L’histoire retient cependant que ses premiers faits d’armes se sont manifestés à la galerie L’Actuelle (1955-1957), fondée avec Molinari. Le couple a permis l’essor d’un art non figuratif qui dominera la scène dans les années subséquentes. Cette « aventure culturelle », comme elle l’écrivait à l’époque, était destinée à « lutter contre tout nouvel académisme tyrannique » et à défendre « l’intégrité et les possibilités illimitées des valeurs plastiques ». Dans la publication hommage à L’Actuelle (2016), l’historienne de l’art Lise Lamarche rappelle que Fernande Saint-Martin y a tenu des « rôles multiples », y compris celui de « pourvoyeuse de fonds à même son salaire de journaliste à La Presse ».
Femme active et militante, Fernande Saint-Martin a poussé le quotidien de la rue Saint-Jacques, et peut-être même le journalisme québécois, à élargir son champ de couverture.

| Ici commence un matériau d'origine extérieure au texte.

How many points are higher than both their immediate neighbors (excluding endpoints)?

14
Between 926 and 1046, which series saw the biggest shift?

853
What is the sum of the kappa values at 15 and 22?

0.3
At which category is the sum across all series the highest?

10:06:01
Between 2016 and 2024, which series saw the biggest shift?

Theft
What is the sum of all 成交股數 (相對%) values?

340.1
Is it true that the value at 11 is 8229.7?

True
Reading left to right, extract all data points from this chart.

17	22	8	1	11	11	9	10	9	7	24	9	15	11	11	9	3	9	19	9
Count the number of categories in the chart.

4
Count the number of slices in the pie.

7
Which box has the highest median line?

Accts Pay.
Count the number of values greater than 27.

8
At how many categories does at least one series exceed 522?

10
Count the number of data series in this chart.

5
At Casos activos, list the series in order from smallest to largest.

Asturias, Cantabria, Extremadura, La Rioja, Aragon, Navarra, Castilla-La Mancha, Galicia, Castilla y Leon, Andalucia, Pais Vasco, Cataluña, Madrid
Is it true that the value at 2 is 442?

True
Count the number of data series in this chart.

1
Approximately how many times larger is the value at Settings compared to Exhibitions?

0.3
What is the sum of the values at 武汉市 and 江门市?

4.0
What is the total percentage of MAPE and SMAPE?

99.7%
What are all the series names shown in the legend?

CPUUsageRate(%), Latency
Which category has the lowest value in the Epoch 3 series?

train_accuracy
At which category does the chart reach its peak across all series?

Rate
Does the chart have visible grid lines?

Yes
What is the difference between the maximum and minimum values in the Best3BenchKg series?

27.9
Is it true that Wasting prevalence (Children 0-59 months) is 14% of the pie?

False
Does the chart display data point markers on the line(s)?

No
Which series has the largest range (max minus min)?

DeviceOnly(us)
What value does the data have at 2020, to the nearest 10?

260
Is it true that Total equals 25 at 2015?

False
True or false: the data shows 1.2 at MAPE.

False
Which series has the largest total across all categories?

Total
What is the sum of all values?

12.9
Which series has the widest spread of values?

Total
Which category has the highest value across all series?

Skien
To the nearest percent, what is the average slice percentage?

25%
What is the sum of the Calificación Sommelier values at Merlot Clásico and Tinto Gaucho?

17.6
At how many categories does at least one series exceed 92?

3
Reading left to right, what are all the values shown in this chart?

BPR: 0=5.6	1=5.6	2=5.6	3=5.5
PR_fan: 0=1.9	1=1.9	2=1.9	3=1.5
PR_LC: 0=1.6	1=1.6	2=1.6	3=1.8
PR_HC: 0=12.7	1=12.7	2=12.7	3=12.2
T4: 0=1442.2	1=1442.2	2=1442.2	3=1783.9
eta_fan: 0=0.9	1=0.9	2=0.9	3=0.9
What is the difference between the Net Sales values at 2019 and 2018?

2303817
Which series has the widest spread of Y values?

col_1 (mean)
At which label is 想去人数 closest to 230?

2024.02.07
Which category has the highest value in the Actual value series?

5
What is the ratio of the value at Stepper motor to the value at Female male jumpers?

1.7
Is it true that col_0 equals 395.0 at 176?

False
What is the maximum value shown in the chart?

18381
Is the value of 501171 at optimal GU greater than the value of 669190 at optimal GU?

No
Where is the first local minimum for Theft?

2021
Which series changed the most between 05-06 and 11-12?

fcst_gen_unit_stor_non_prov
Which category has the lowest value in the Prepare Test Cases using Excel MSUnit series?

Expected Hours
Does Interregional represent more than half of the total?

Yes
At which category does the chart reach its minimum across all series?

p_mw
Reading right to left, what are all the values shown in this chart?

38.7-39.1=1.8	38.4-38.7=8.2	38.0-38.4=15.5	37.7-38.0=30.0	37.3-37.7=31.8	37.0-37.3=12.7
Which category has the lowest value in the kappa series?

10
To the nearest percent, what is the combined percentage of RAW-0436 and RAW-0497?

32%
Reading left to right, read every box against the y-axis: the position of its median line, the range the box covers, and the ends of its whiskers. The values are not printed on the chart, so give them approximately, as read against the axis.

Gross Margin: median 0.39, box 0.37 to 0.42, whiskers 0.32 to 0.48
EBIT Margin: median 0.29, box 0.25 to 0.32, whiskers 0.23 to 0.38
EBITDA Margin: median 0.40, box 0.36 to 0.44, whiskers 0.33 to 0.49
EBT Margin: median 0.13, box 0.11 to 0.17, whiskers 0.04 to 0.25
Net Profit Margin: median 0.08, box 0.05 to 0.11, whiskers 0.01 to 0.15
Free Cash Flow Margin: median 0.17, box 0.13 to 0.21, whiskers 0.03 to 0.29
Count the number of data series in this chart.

Dans une entrevue accordée à l’auteure Christine Palmieri et publiée dans la revue ETC en 2008, elle commentait ses débuts de combattante féministe.
« À La Presse, quand je suis arrivée en 1954, j’ai un peu révolutionné les pages féminines. J’ai tout changé et on est passé de deux à six journalistes. On faisait des entrevues et on parlait tout le temps des femmes le moindrement actives. [À] Châtelaine, ç’a été un combat social continu et difficile parce qu’on était encore très proches de la “grande noirceur” : la loi interdisait de parler de contraception. »
Celle qui a toujours refusé de prendre le nom de son mari, avec qui elle a vécu cinq ans avant de l’épouser en 1958, affirmait, dans la même entrevue, avoir « agi à l’inverse de ce que la société préconisait ». Même dans ses recherches universitaires, elle estimait avoir été à contre-courant. Dans le domaine de la sémiologie, son grand champ de bataille qu’elle a mené à l’échelle internationale, elle a défini « le sens » au-delà du langage verbal, contrairement à ce que faisaient avant elle les Lacan et autre Derrida. Sa syntaxe du langage visuel comprend ainsi des effets affectifs et cognitifs. « C’est le pari que j’ai décidé d’adopter, disait-elle il y a 11 ans. Peut-être me reprochera-t-on d’avoir une approche féminine ! »
Saluée par plusieurs honneurs, notamment le titre d’officière de l’Ordre du Canada et le prix André-Laurendeau de l’ACFAS, tous deux accordés en 1988, Fernande Saint-Martin a aussi publié des recueils de poésie. Elle est décédée à Sainte-Agathe, des suites de différents problèmes de santé liés à son âge avancé, selon son fils, Guy Molinari.